Dia bilang, pembentukan kementerian baru sendiri belum tentu menyelesaikan masalah.
SCROLL TO CONTINUE WITH CONTENT
"BKPM kan sudah ada untuk urusan investasi, tapi selama ini ada ego sektoral antar kementerian lembaga. Izin investasi misalnya sering bersinggungan dengan kementerian KLHK, ESDM dan pemerintah daerah. Buat kementerian baru belum tentu selesaikan permasalahan itu," ujarnya kepada detikFinance, Selasa (12/3/2019).
Dia melanjutkan, pembentukan kementerian baru juga butuh anggaran besar. Anggaran tersebut untuk kerja kementerian, biaya operasional, hingga sumber daya manusia (SDM).
"Sementara anggaran mendirikan kementerian baru juga tidak murah. Setiap tahun untuk Kementerian Perdagangan misalnya butuh dana Rp 3,5 triliun. Kalau buat dua kementerian baru minimum Rp 3,5 triliun dikali dua Rp 7 triliun. Belum biaya gedung, SDM diawal dan sebagainya. Tentu akan sangat mahal. Jangan sampai menambah beban APBN di tengah kenaikan utang negara," ujarnya.

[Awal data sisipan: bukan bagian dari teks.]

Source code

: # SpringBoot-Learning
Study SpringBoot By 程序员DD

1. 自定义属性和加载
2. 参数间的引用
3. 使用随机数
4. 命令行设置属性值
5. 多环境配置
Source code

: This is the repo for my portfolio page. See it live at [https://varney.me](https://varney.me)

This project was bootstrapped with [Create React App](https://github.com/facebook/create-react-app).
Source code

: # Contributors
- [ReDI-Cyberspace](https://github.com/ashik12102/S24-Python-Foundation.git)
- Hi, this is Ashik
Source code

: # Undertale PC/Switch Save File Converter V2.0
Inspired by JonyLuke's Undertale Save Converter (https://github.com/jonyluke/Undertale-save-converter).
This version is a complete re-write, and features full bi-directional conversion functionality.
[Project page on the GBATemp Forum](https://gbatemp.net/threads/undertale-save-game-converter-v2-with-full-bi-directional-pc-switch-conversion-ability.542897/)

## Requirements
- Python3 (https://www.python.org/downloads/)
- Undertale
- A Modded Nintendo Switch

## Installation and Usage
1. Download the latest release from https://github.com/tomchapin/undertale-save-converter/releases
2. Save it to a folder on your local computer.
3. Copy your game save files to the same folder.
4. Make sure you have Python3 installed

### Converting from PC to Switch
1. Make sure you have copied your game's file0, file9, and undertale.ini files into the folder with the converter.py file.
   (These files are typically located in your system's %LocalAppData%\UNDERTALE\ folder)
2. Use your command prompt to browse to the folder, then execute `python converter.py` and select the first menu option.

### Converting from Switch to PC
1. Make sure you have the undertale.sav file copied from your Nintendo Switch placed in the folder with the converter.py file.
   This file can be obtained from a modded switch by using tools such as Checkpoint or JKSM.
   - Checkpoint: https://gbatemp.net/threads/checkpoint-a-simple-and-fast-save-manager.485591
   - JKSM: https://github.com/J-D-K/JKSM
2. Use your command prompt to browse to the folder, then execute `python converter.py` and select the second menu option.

Menurutnya, kementerian baru harus dikaji secara matang sebelum dilempar ke publik.
"Usul itu lebih baik dikaji dulu secara matang baru dilempar ke publik. Tidak semua masalah investasi dan ekspor selesai dengan buat institusi baru. Yang ada nanti makin birokratis dan sulitkan investor," tutupnya. (zlf/zlf)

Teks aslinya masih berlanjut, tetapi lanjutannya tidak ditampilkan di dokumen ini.